Industry Speaks Out On PHMSA’s Penalty Proposals, Other Actions

November 2012, Vol. 67, No. 11

The AOPL and the American Petroleum Institute (API) also raised questions about PHMSA's plan to shorten to 30 days from the current 45 days the maximum time a company has to respond to information requests from the PHMSA after an inspection is conducted. "The notice of proposed rulemaking offers no explanation for shortening the response period deadline from 45 to 30 days, and given that the Associate Administrator can specify a period by which a response must be submitted, there is no apparent reason to shorten the deadline," the two groups say in their comments. "Indeed, AOPL and API propose that, in addition to retaining the 45-day response deadline, a minimum 15-day response period should be provided."

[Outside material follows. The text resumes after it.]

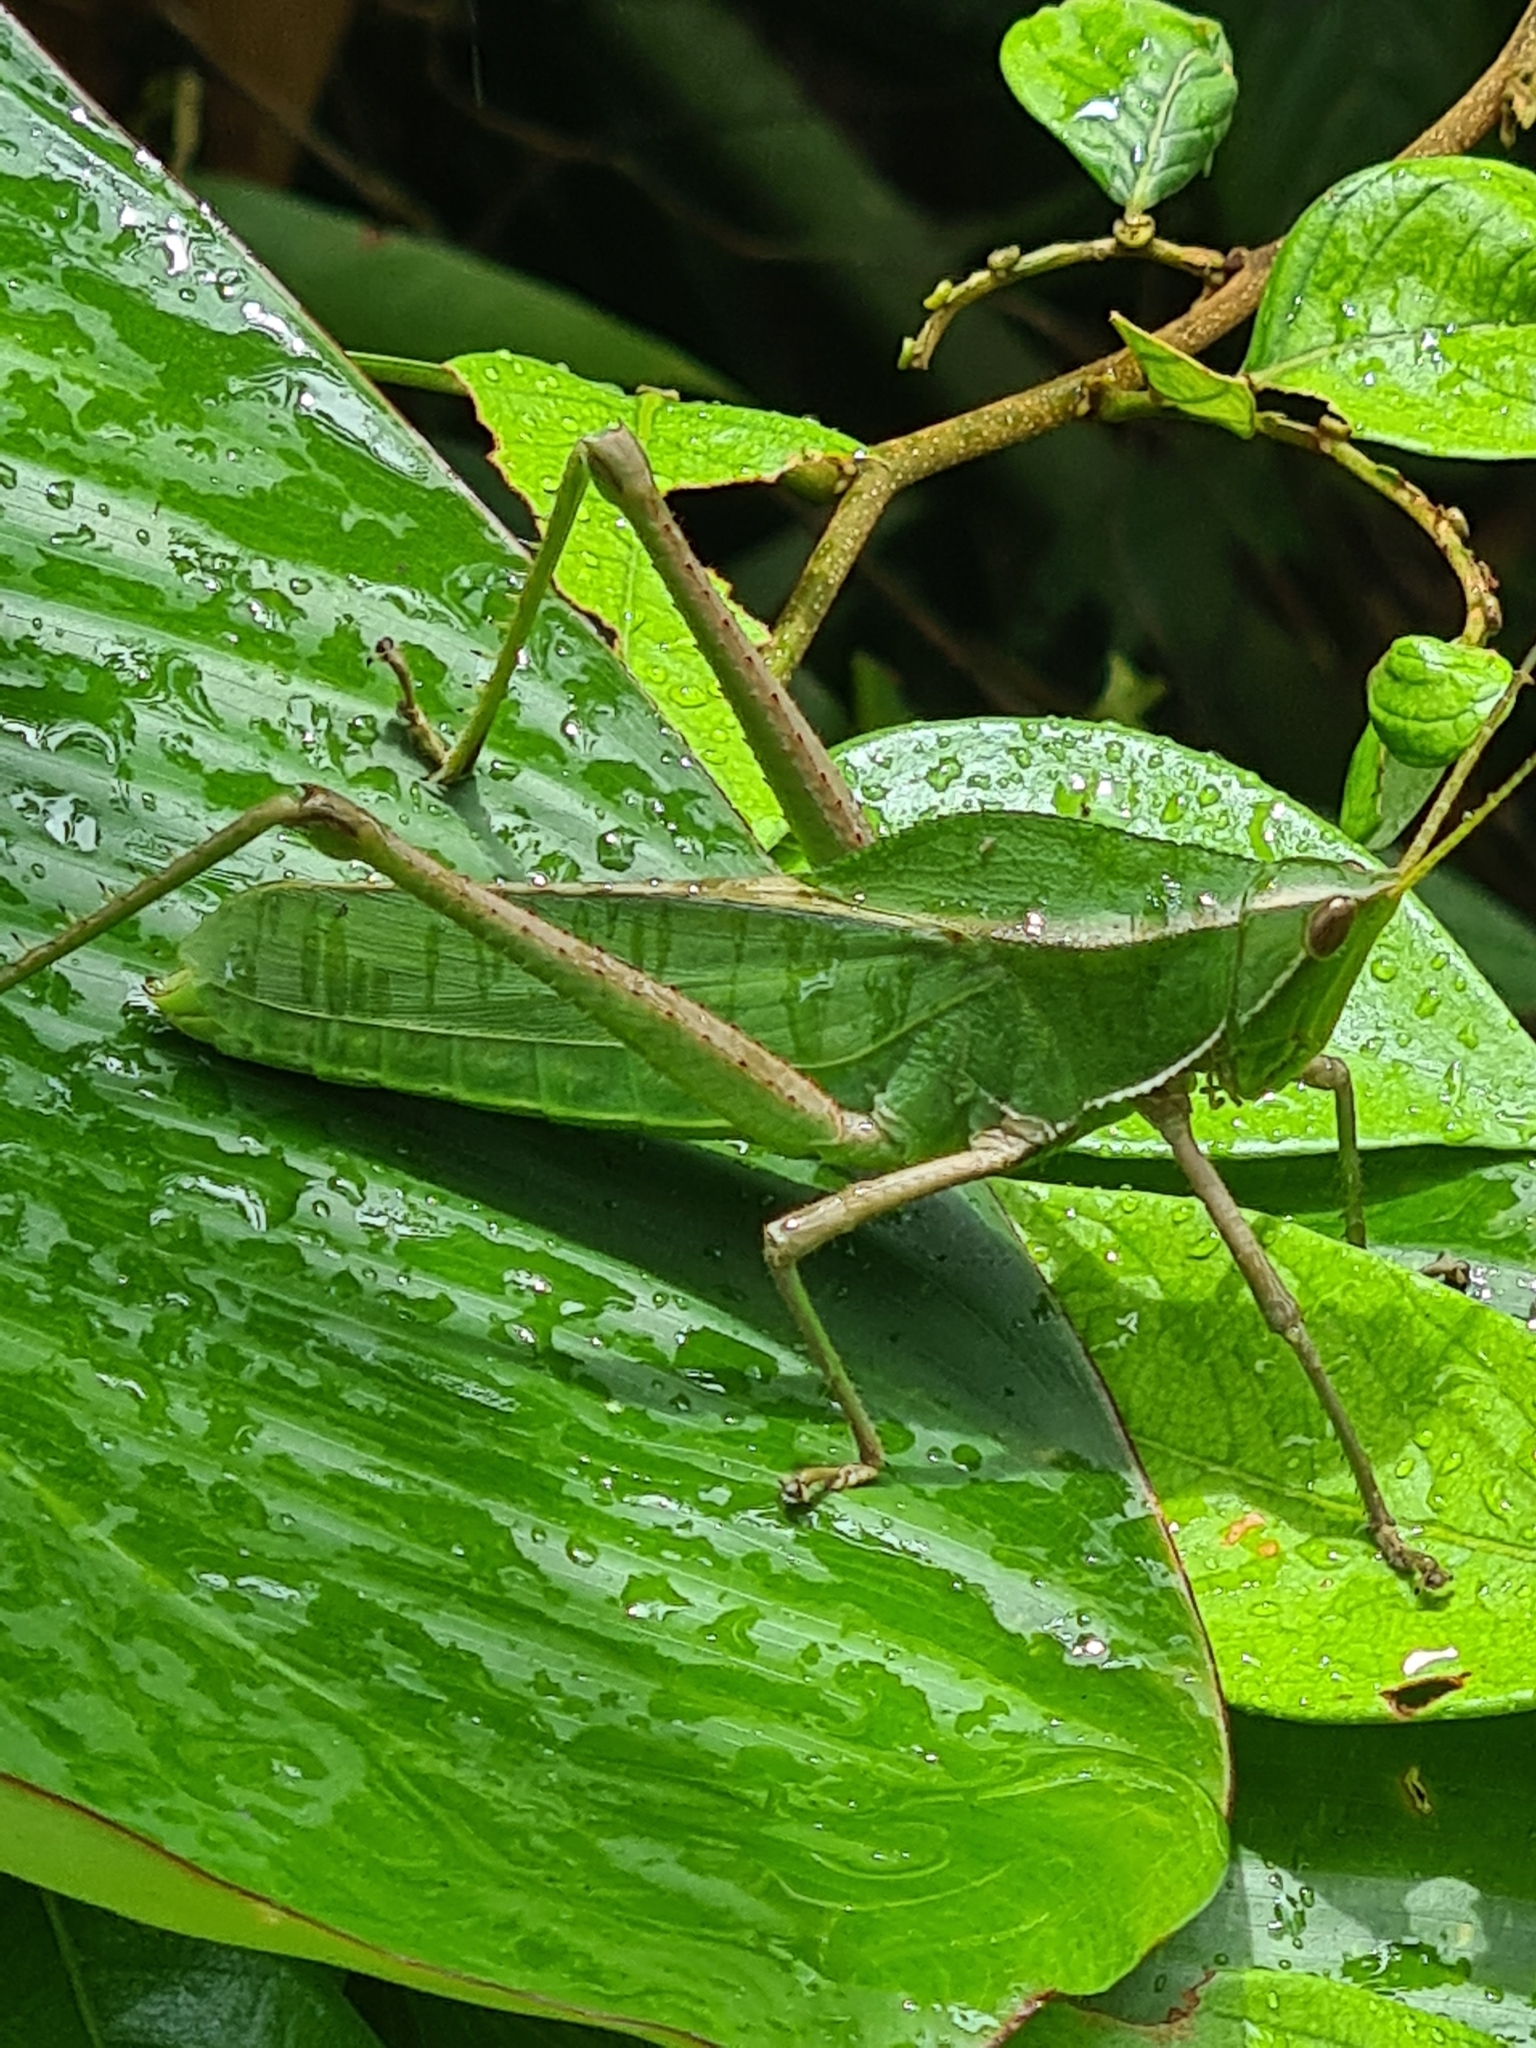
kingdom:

Many of the new administrative proceedings requirements could be considered technical in nature, although some may have a bearing on the outcome of individual penalty cases. These new requirements include such things as issuing new regulations defining who qualifies as a "presiding officer" of hearings conducted for the issuance of corrective action orders (CAOs), safety orders, compliance orders, and civil penalties to be convened before a presiding official. The Act requires that PHMSA issue regulations both defining the term ``presiding official'' and requiring the presiding official to be an attorney on the staff of the Deputy Chief Counsel who is not engaged in investigative or prosecutorial functions.

Other prospective changes may be viewed as a touch more substantive, such as time frames for PHMSA to conduct hearings after a penalty order is delivered to the company, to whom a notice of probable violation is delivered, etc.

Feds open door to regulatory oil & gas reform

A number of federal regulatory agencies with authority to impose safety rules on oil and gas companies have begun an inquiry into whether they ought to consider shifting their regulations to a more "performance-based" methodology. Typically, regulations imposed by the Environmental Protection Agency, Pipeline and Hazardous Materials Safety Administration, Occupational Safety and Health Administration and Department of Interior are prescriptive, mandating the actions companies must take to protect their workers and the environment. Performance-based regulations specify a result, and give companies leeway in terms of how they achieve those.